- _PROBLEM TO WORK ON_: The answer must restate the listing word for word, without its images.

- _DATA BELOW_:
----------

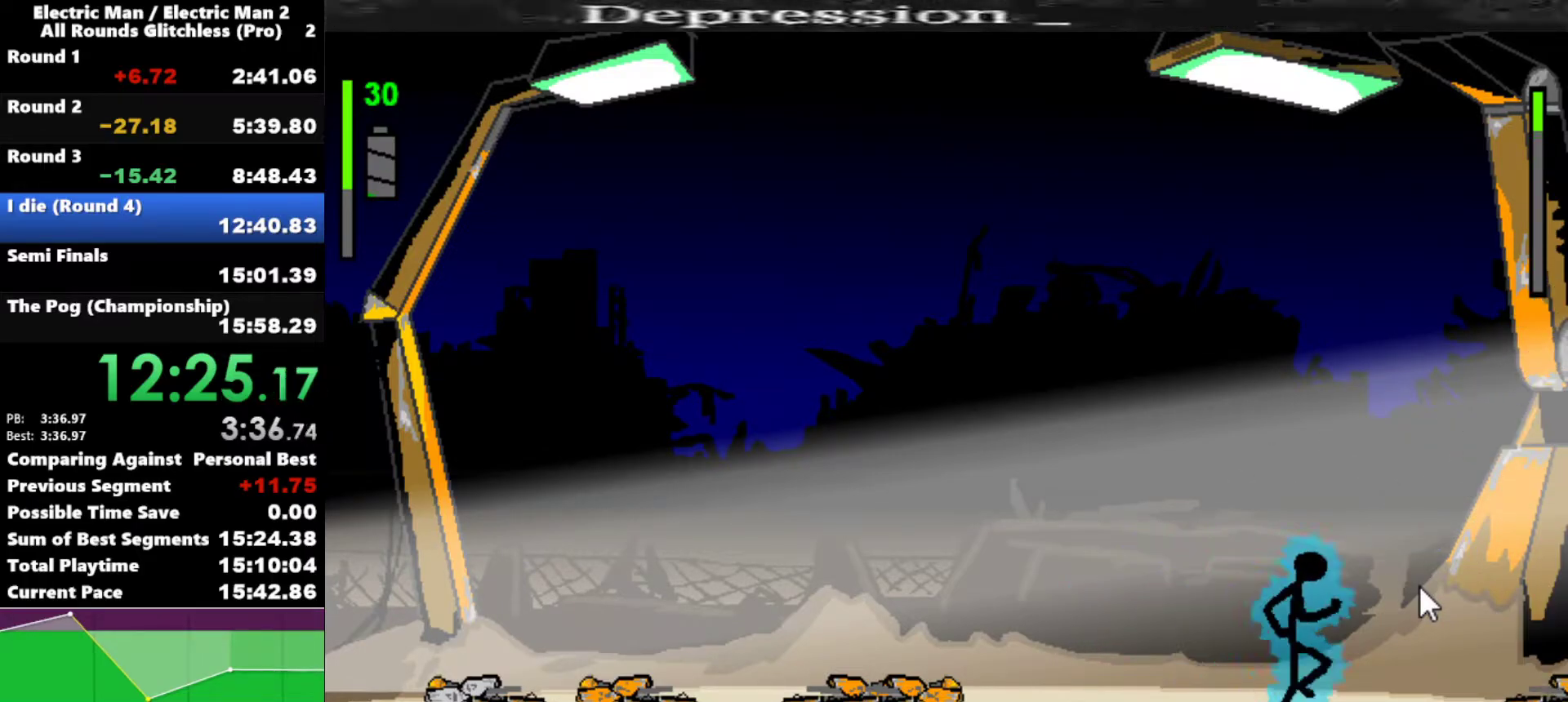
{"keys": ["right"], "events": []}
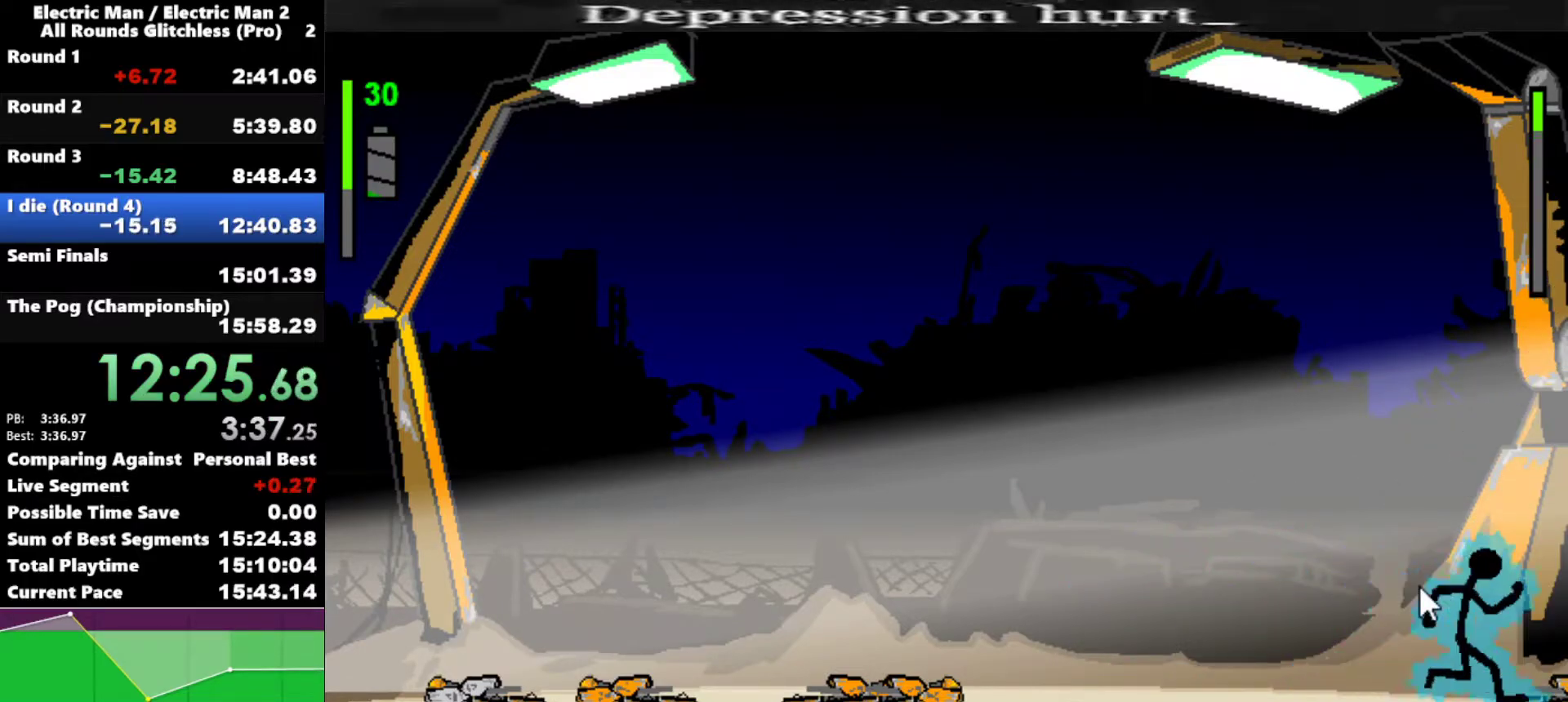
{"keys": [], "events": [[183, "right", "up"]]}
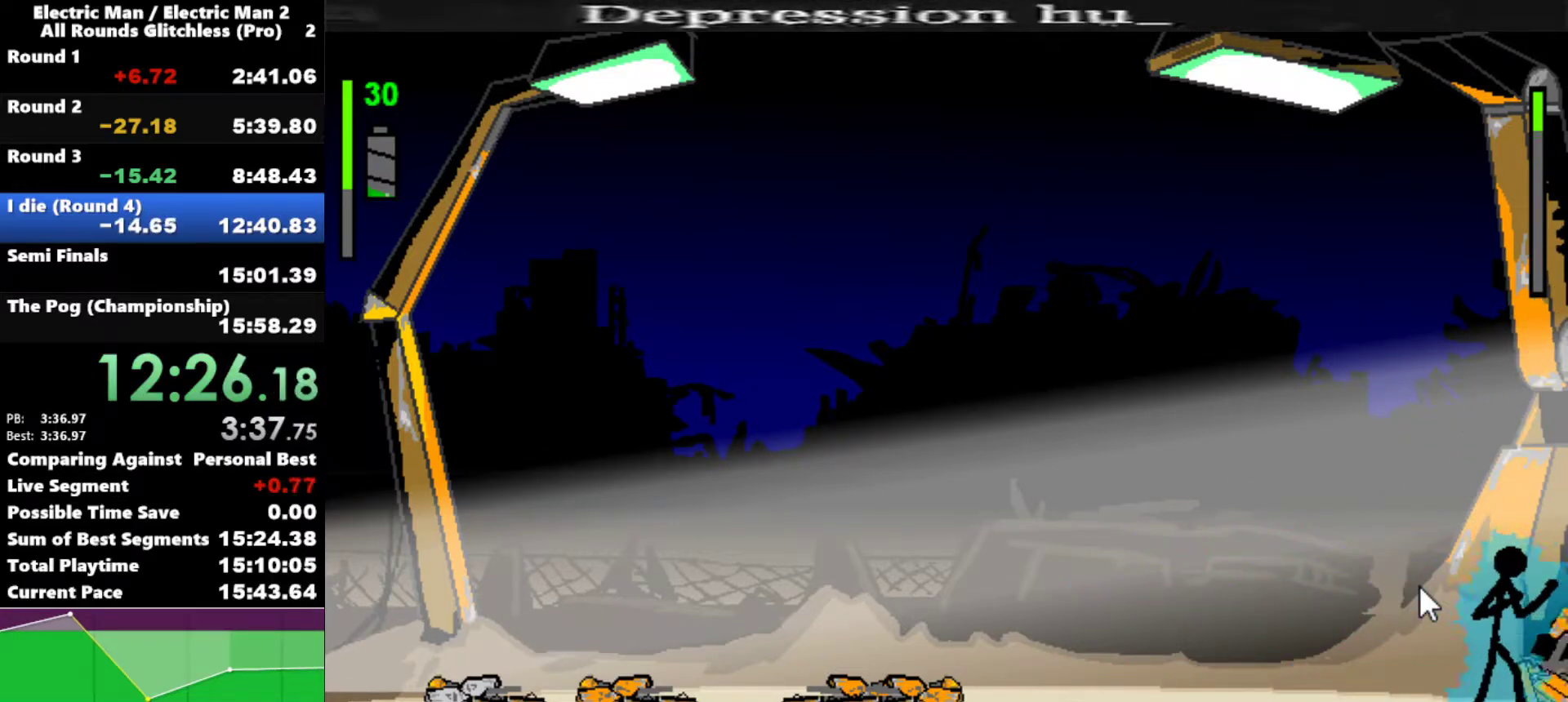
{"keys": ["a"], "events": [[100, "a", "down"]]}
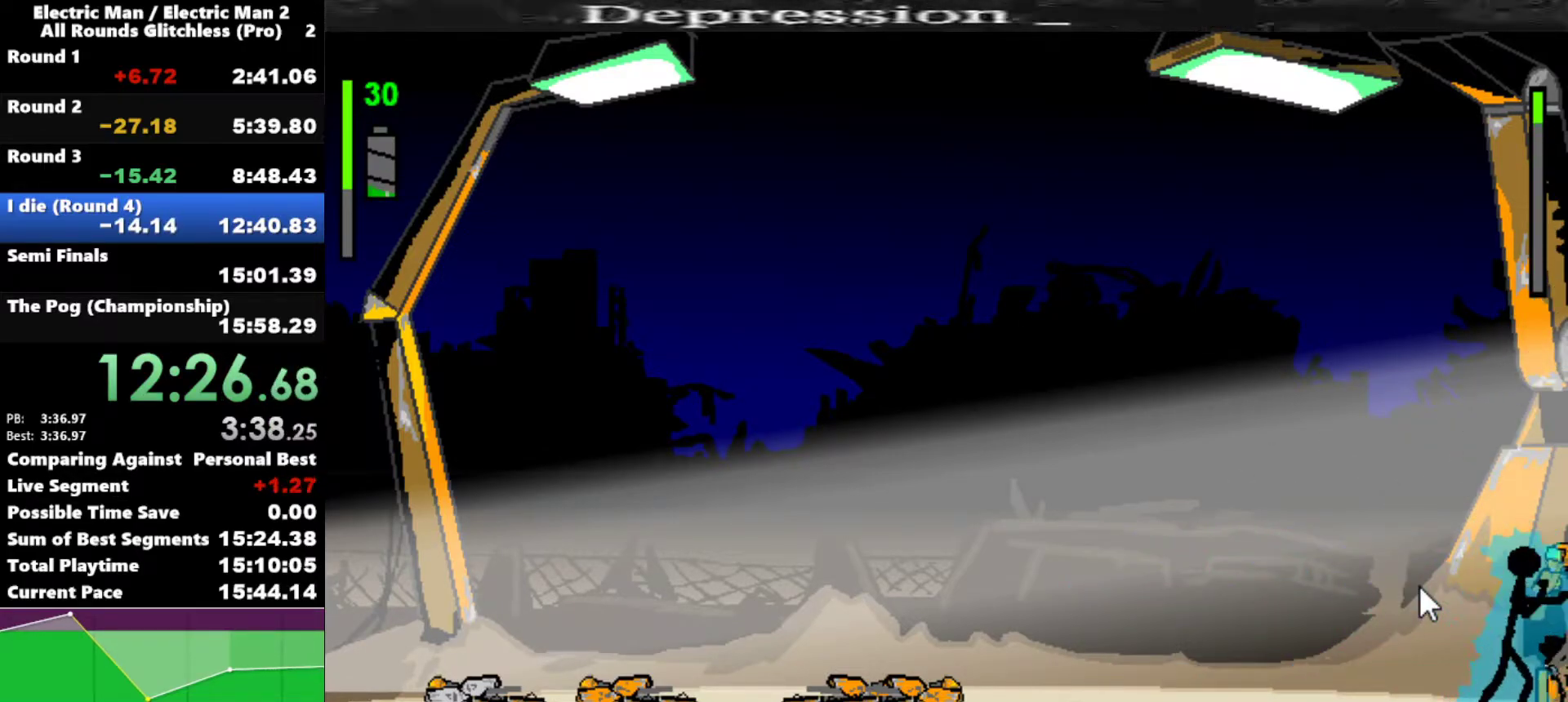
{"keys": [], "events": [[450, "a", "up"]]}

----------

- _TASK SOLUTION_:
{"keys": ["right"], "events": []}
{"keys": [], "events": [[183, "right", "up"]]}
{"keys": ["a"], "events": [[100, "a", "down"]]}
{"keys": [], "events": [[450, "a", "up"]]}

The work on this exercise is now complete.